With so many limited-edition products and hyped releases, the team knew they needed to tackle bot attacks head-on. They wanted to ensure regular attendees would get access to products before exploiters could clean out limited inventories. The team created a CMS flow to orchestrate the product data that needed to be displayed on the front-end without exposing the product ID. After a product drop happened, attendees needed to opt in for their intent to purchase then were added to a queue. That way, the team could select who in the queue would receive the private product ID, shared using a WebSocket. 

The payoff

The result of the thoughtful approach to creating the headless build: Jam3, Riess Group, and Complex Networks successfully pulled off a boundary-pushing, future-forward virtual convention. Throughout the five days, 174 different countries experienced ComplexLand with 1.3 million total brand and commerce-related engagements. Some brands completely sold out of their inventory. Overall the event was a hit, receiving positive press and attendee feedback.

Leveraging Shopify's platform helped the team cost-effectively and efficiently plug commerce into this digital landscape. "Shopify helped us make sure our strategy was going to work both from a velocity standpoint and for checkout, inventory issues, bots, and queuing," says Mike. "We had really expert advice from Shopify to make sure the event was a success. It was a great collaboration."

Making the decision to use a headless architecture directly contributed to the event's scalability and performance. The team was able to quickly spin up a serverless infrastructure, leveraging multiple APIs to manage a large amount of information and traffic—without compromising the attendee experience. 

The gamification of the experience paid off too. Attendees were engaged, exploring the 3D map to discover and compete for exclusive product drops, while brands were promoted in a uniquely digital way. William from Jam3 agrees: "I think one of the highlights from ComplexLand is that a great shopping experience is at the same time entertaining and engaging. It connects users to a community with similar interests. The event gamified community-centric shopping experiences and showed us what those could look like."

The prophecy

Born out of necessity but met with resounding applause, innovative and experiential solutions like ComplexLand are here to stay. In fact, the future of the event could benefit from what happened in 2020. "Now it's more like, how do we bring it full circle and have both IRL and URL living simultaneously and seamlessly," says William. "So next time, we might have ComplexCon on top of ComplexLand. Having a more unified front to orchestrate the experience both virtually and physically is something that I'm definitely trying to do."

For Andrés, the future is unlocked by the power of new tools, "Using headless, I can build anything. I'm not limited by the classic digital store or application restrictions.
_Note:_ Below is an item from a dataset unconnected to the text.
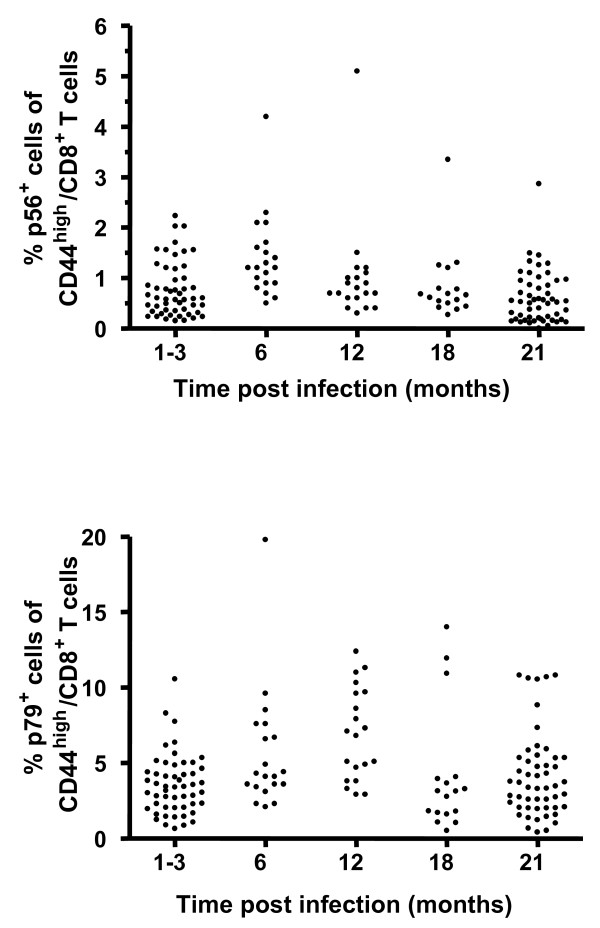
Virus-specific CD8 T cell numbers are maintained with age. Mice were bled at various times following γHV68 infection and virus specific CD8 T cells were detected using MHC class I tetramer staining and flow cytometry. Symbols represent the frequency of ORF6487-495 (p56, upper panel) and ORF61524-531 (p79, lower panel) specific cells among CD44high CD8+ T cells found in the peripheral blood of individual mice at the indicated times post infection.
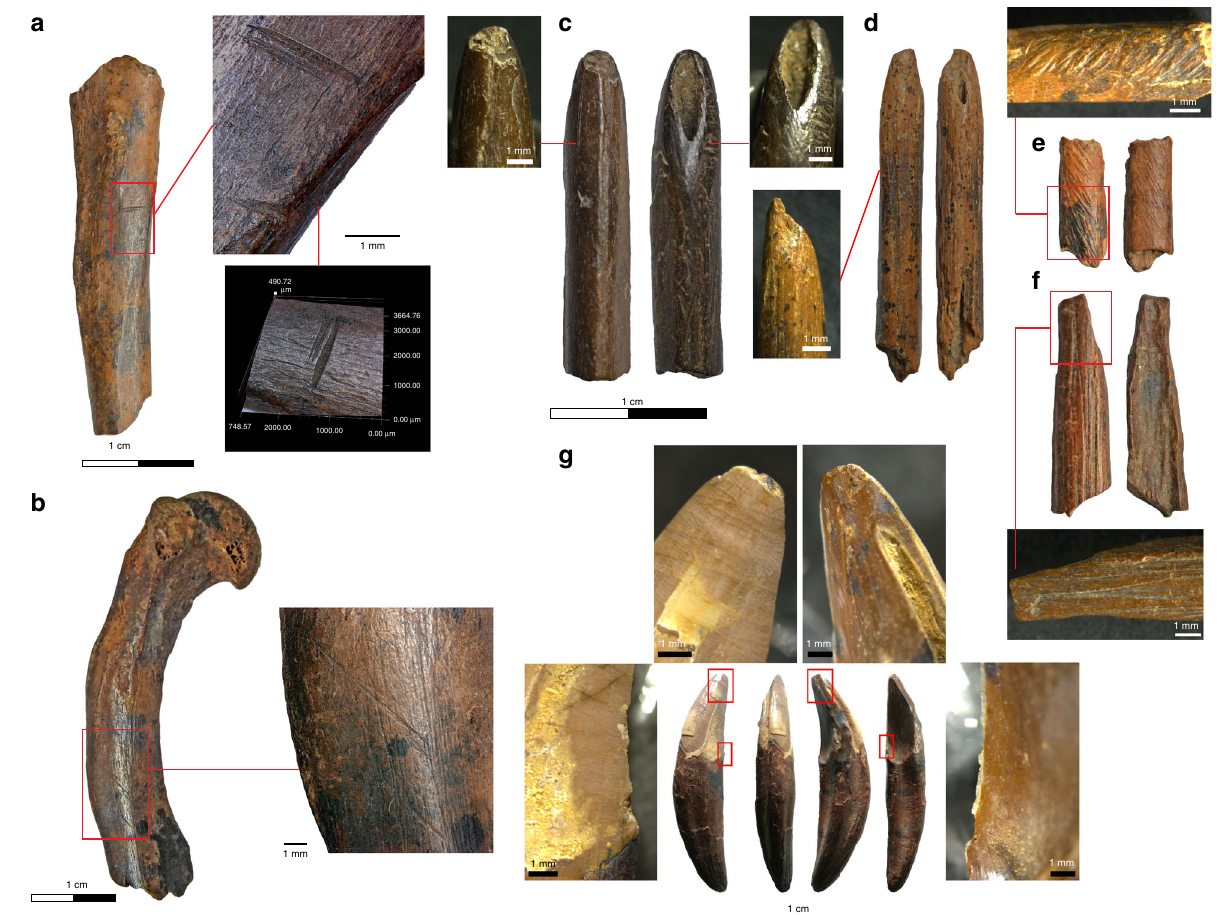
Fig. 4 Specimens with anthropic modi fi cations from the Late Pleistocene layers of Fa-Hien Lena. Bone fragments with evidence for butchery and osseous tools and artifacts from the earliest phase of occupation at Fa-Hien Lena. a Cutmarks on a grizzled giant squirrel ( Ratufa ) tibia. b Cutmarks on an otter ( Lutra ) humerus. c , d Cercopithecid monkey fi bula points with evidence for shaping (ground) before high-pressure tip use. e Monkey distal fi bula shaft fragment with grinding marks. f Worked monkey femur shaft fragment. g Worked macaque canine showing damage from use in cutting (on sides) and pressure/piercing on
I feel like now the control is back to me. And buyers don't even need a screen anymore. You can buy with just your voice." 

Having a headless ecommerce platform allows brands to build for shoppers who expect a legacy storefront and for those who are excited to log in to a video game and buy products.

According to Mike, with a platform enabled for headless, both types of users can shop how they want and those experiences don't have to be two separate, cumbersome systems. He adds:

Being able to make commerce happen without the user having to go through the clunky steps that they've been doing for the last 30 years, that's the future of commerce. For us that means figuring out what steps we can remove. I think whatever is removing barriers, removing friction, and allowing customers to just shop is huge."